PPS: I have cross-posted this on Wolfram Community: https://community.wolfram.com/groups/-/m/t/2070851

Answer 1

I think that compiling Python code as a string is actually simpler than what you propose. But I also know that me just saying it won't convince anyone, so here's an example.

We define a couple of symbolic heads that will represent our Python program in Mathematica, and a function to render expressions with those symbolic heads:

ToPythonString[statements_List] := StringRiffle[ToPythonString /@ statements, "\n"]

ToPythonString[PyBlock[statement_, children_, indent_ : 0]] := StringJoin[
  StringRepeat["    ", indent],
  statement, ":\n",
  ToPythonString[PyIndent /@ children]
  ]

ToPythonString[PyStatement[statement_, indent_ : 0]] := StringJoin[
  StringRepeat["    ", indent],
  statement
  ]

PyIndent[PyBlock[statement_, children_, indent_ : 0]] := PyBlock[
  statement,
  PyIndent /@ children,
  indent + 1
  ]

PyIndent[PyStatement[statement_, indent_ : 0]] := PyStatement[
  statement,
  indent + 1
  ]

What these functions allow us to do is to write Python code in Mathematica without thinking about the indentation, it's a bit like building Python code with the ast module.

:: INSTRUCTIONS TO FOLLOW ::
Can you repeat the forum post word for word, beginning at "What these functions" and stopping after "the ast module."? The entries after this forum post are separate material.

:: RECORD SET ::
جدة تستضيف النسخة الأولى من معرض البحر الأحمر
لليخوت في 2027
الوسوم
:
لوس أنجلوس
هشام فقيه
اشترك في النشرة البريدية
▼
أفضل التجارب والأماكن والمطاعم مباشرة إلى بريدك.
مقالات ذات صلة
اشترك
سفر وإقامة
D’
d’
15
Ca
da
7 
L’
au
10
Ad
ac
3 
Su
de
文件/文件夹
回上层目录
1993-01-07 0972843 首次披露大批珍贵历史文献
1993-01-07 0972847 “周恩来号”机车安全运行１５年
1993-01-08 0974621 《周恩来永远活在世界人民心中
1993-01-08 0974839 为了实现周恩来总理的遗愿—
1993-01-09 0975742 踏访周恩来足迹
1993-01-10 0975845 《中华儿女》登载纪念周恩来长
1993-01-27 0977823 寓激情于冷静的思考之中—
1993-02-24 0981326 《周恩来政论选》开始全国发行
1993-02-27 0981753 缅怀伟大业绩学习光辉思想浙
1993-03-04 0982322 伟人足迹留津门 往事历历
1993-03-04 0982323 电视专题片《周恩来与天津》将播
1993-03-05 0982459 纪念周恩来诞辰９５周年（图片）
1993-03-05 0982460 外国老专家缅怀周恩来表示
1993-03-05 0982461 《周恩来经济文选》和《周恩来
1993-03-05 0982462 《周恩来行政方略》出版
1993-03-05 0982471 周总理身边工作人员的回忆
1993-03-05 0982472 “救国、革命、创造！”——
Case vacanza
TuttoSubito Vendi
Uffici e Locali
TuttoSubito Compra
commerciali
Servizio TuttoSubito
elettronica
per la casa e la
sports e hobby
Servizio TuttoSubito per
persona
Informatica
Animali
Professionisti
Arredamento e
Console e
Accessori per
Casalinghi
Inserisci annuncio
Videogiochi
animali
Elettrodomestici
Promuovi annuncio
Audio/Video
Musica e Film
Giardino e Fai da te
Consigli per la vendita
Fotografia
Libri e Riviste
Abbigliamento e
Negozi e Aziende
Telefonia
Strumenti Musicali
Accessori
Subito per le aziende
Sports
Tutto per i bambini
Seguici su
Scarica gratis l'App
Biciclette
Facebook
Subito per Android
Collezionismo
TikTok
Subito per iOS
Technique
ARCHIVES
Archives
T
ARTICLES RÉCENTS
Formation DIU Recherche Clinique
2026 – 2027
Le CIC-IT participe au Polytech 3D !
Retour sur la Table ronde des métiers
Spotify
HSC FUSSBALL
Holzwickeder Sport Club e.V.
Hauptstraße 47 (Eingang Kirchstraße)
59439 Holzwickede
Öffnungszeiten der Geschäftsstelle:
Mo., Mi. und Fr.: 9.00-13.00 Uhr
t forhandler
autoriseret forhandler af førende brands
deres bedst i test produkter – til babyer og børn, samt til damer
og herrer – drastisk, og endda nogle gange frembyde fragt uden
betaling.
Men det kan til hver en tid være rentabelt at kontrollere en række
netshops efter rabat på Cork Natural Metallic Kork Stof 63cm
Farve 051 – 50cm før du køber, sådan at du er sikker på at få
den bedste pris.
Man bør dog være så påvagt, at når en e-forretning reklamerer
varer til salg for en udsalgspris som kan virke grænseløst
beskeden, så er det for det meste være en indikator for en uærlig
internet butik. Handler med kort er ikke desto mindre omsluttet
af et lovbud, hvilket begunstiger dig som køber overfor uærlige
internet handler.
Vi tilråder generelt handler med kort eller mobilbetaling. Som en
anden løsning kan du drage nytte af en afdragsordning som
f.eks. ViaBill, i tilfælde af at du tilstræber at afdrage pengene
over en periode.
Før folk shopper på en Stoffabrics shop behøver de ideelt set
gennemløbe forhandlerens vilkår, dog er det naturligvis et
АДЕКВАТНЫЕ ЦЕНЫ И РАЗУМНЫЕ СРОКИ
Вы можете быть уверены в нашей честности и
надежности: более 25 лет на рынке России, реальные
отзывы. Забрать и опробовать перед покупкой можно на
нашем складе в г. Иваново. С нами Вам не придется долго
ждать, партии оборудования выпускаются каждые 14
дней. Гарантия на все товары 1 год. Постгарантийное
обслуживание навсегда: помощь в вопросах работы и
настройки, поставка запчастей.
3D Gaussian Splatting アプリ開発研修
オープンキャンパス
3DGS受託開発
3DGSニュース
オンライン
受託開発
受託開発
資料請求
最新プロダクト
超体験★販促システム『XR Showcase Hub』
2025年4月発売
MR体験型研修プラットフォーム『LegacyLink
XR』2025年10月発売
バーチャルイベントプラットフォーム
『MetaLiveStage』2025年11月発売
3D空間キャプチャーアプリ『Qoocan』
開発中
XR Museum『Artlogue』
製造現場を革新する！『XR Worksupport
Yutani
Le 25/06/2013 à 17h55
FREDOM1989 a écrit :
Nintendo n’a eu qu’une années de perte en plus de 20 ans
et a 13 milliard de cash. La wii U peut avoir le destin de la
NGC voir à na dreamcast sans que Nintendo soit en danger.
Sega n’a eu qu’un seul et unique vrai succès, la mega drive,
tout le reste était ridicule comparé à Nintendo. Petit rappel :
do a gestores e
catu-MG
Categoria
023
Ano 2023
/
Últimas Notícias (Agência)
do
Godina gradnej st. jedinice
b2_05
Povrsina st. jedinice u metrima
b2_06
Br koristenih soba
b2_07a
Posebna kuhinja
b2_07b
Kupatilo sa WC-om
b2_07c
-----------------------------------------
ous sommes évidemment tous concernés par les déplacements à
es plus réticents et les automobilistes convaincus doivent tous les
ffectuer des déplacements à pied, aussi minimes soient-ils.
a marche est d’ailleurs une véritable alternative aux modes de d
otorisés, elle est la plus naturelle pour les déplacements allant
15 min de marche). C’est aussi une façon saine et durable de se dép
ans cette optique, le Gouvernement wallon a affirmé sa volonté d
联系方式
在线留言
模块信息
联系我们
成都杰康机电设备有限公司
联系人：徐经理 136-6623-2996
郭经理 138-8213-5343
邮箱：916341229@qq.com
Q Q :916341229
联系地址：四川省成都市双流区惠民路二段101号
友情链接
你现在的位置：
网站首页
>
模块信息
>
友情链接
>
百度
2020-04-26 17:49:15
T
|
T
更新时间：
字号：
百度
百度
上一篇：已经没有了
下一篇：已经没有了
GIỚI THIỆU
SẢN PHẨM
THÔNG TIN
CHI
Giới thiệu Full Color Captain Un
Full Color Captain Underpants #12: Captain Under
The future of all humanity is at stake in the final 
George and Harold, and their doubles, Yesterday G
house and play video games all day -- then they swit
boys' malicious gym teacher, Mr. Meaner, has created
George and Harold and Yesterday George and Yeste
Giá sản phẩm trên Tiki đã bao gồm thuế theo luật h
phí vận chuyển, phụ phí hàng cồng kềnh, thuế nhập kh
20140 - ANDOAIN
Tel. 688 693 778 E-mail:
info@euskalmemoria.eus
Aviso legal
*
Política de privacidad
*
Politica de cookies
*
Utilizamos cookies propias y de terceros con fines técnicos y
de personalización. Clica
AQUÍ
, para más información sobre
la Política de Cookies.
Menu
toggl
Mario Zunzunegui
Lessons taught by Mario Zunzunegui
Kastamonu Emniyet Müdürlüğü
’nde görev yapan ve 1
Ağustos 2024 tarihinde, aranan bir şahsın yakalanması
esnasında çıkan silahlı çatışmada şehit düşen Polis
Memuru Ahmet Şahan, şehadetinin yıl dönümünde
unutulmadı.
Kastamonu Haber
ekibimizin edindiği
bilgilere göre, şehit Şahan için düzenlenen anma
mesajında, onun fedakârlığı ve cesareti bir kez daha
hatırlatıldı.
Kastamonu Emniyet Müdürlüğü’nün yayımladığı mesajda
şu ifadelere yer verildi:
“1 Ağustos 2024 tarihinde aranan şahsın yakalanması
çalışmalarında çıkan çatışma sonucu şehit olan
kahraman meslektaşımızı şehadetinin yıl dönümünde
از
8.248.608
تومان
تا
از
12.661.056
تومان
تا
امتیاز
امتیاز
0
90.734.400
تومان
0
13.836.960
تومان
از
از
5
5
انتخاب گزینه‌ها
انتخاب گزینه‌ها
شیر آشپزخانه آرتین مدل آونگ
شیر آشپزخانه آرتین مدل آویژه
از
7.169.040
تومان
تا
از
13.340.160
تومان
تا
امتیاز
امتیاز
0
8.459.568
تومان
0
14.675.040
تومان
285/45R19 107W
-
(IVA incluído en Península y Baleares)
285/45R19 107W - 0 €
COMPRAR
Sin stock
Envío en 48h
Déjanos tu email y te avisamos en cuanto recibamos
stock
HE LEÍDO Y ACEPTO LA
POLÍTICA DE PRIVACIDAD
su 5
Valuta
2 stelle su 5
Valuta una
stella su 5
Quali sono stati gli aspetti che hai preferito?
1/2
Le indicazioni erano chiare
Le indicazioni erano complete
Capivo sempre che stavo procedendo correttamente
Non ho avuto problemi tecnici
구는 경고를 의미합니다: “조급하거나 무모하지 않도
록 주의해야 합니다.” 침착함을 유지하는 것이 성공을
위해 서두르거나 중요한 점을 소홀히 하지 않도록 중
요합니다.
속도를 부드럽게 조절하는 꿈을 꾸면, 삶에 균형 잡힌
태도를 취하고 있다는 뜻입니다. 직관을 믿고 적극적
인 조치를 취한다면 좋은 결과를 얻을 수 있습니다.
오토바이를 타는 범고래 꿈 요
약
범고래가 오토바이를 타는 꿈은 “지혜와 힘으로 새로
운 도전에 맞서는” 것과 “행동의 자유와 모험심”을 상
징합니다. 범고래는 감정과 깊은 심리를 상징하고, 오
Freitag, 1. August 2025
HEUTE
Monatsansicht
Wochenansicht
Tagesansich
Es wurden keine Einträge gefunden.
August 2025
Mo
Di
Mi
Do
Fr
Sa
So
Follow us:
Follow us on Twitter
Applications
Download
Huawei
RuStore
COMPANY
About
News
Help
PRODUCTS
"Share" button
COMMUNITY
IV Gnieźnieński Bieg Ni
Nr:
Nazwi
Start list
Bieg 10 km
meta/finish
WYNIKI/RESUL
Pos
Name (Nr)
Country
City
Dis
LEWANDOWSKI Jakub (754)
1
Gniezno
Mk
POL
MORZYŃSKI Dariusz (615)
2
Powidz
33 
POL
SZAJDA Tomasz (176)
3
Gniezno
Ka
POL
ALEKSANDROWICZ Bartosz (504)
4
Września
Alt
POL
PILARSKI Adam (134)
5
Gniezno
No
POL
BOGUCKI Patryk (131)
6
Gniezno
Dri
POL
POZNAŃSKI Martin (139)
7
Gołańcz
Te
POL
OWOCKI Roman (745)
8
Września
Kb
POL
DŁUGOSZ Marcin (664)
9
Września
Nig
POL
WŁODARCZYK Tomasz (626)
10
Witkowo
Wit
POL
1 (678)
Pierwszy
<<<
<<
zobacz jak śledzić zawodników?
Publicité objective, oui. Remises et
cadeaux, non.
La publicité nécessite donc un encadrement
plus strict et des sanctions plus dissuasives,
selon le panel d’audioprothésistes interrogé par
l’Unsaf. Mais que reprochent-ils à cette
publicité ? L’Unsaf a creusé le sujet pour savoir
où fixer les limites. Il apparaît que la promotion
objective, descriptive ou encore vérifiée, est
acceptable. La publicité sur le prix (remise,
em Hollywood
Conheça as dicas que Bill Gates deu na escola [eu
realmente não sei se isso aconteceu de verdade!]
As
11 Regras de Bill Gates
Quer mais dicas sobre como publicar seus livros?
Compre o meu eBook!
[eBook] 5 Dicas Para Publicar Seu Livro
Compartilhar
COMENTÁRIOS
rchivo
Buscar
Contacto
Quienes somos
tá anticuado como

:: ANSWER FOR THE TASK ::
What these functions allow us to do is to write Python code in Mathematica without thinking about the indentation, it's a bit like building Python code with the ast module.